> [WORK TO COMPLETE]:
Go through the following data and transcribe exactly the stretch of lines from the one holding "Each line is" to the one holding "250 251 50188", both included.

╭─ TASK INPUT

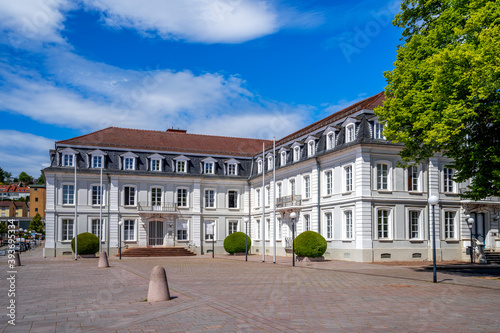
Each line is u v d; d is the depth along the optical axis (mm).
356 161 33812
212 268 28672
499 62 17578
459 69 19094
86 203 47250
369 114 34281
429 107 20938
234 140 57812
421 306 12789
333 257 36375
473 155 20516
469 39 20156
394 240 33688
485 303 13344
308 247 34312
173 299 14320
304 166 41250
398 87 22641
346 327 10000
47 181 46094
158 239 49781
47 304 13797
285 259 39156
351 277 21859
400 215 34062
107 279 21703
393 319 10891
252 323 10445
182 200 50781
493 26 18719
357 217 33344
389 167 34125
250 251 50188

╰─
╭─ TASK INPUT

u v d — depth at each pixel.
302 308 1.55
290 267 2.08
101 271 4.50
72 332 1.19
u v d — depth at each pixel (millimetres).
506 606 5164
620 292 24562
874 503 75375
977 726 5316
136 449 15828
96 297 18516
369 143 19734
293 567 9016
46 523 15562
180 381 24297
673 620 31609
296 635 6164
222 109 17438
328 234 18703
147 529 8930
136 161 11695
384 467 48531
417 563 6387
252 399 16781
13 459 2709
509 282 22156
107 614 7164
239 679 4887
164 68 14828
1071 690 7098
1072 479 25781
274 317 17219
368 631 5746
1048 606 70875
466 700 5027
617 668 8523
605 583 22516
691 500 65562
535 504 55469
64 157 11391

╰─
╭─ TASK INPUT

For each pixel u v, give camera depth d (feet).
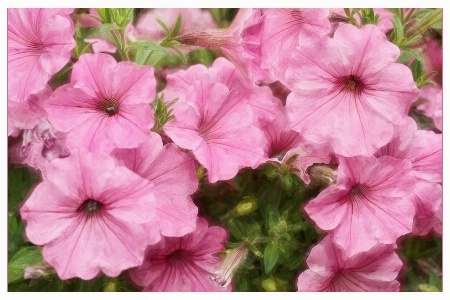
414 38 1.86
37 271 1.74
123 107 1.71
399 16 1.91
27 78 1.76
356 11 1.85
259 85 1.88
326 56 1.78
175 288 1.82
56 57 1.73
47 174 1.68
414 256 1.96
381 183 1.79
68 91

╰─

> [TASK ANSWER]:
Each line is u v d; d is the depth along the optical axis (mm).
356 161 33812
212 268 28672
499 62 17578
459 69 19094
86 203 47250
369 114 34281
429 107 20938
234 140 57812
421 306 12789
333 257 36375
473 155 20516
469 39 20156
394 240 33688
485 303 13344
308 247 34312
173 299 14320
304 166 41250
398 87 22641
346 327 10000
47 181 46094
158 239 49781
47 304 13797
285 259 39156
351 277 21859
400 215 34062
107 279 21703
393 319 10891
252 323 10445
182 200 50781
493 26 18719
357 217 33344
389 167 34125
250 251 50188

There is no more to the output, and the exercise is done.